Xenophobia as a Social Order Catch-22
1University of Malaga, Spain; 2University of Michigan, Ann Arbor, US
Xenophobia is conceptualized, in this work, as a Catch-22 where immigrants remain imprisoned. The process is triggered by nationals´ reaction against those who “challenge” a mythological order. Corinthians 14:40 “ But all things should be done decently and in order”. Social order is based on asymmetric power relations where nationals impose social order or, alternatively, (if immigrants do not obey) social control (in the form of prison, social exclusion, discrimination, death penalty, unemployment…). Immigrants may challenge (unintentionally and inadvertently) the social order in, at least, the following instances, (i) labour market order, immigrants are lazy and/or distortion the labour market, (ii) cultural and value system order, the purest culture and values are those of the nationals, (iii) religious order, immigrants are not real or pure Christians, or, worst, they are muslims, (iv) patriarchal order, immigrants have the aspiration of being treated like free adults, with authority and power, (v) capitalistic order, poor immigrants cannot consume enough, (vi) legal order, immigrants are in essence violent and more prone to crime than nationals, and, (vii) racial order, endogamy must be respected by immigrants. This work reflects critically on the "social order/social control dynamic" in which topics (i) to (vii) conform part of the inescapable vicious circle. For example, regarding the labour market order, if immigrants are working, they are stealing jobs from nationals; if unemployed, they are lazy and enjoying public benefits without contributing to society; if unemployed, but not enjoying public benefits, they are making society unsafe and poor, for all of which they are to blame. Immigrants are irremediably condemned to the margins of society.
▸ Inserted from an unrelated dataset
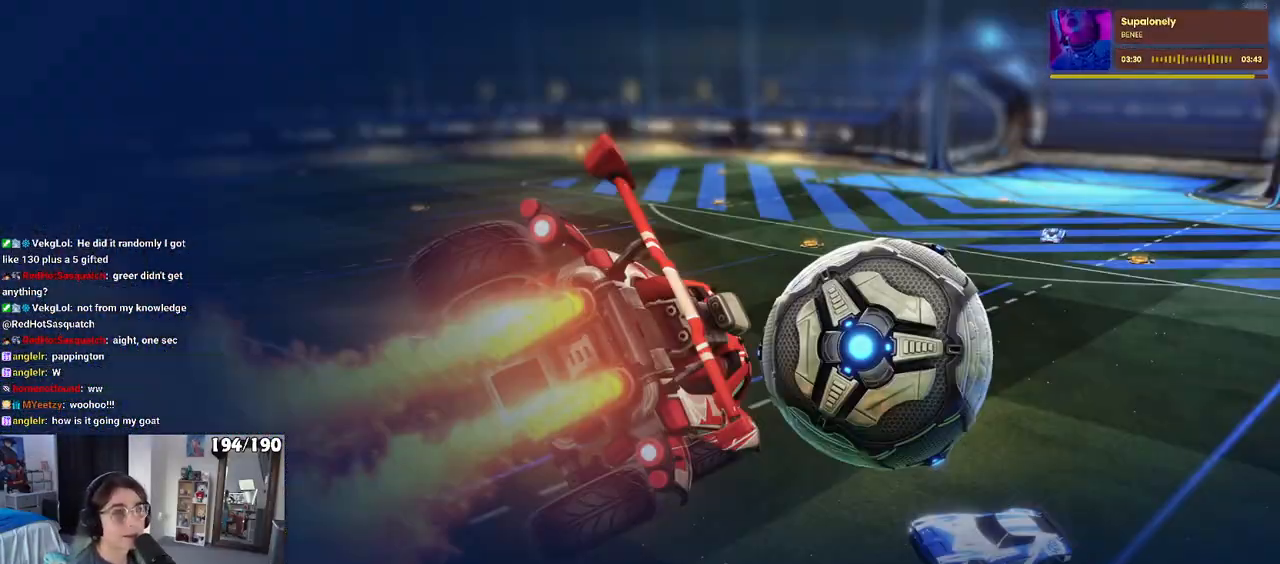
{"buttons": [], "left_stick": "center", "right_stick": "center", "events": []}
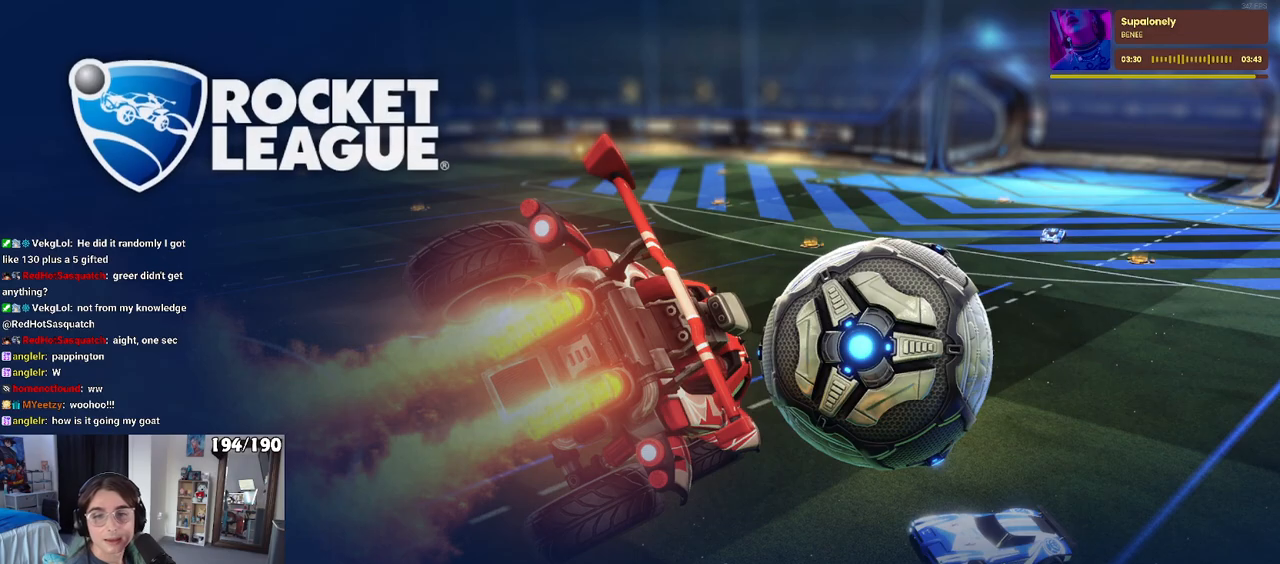
{"buttons": [], "left_stick": "center", "right_stick": "center", "events": []}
How border deaths challenge belonging: A case study from Southern Italy
1University of Zurich Switzerland; 2EHESS, Paris
The dead are usually a challenge for any social order. People dying at the borders of Europe are no exception to the rule as they rise a number of political, legal, logistical and ethical incertenties. For the management of the dead whose identity in most cases remains unknown, the question of belonging is of particular interest since habitual concepts such as nationality or religious affiliation do not suffice as guidelines for the procedure with them.
A case study in Southern Italy shows how practices of belonging are being implemented both on a local and national level: As certain actors claim that the dead belong to the sea, others devote all the necessary means to recover them from the grounds. When it comes to the accommodation of the dead on land, belonging is translated into a variety of spatial regimes on cemeteries i.e. special sectors, grave fields, ornaments etc.
The study of the border deaths shows on an empirical level how group-boundaries are at times annihilated, re-distributed or reinforced. These empirical insights lead to reconsiderations on a theoretical level since belonging is not easily stipulated with concepts such as nationality or religious affiliation and needs to be rediscussed in order to better understand the phenomena.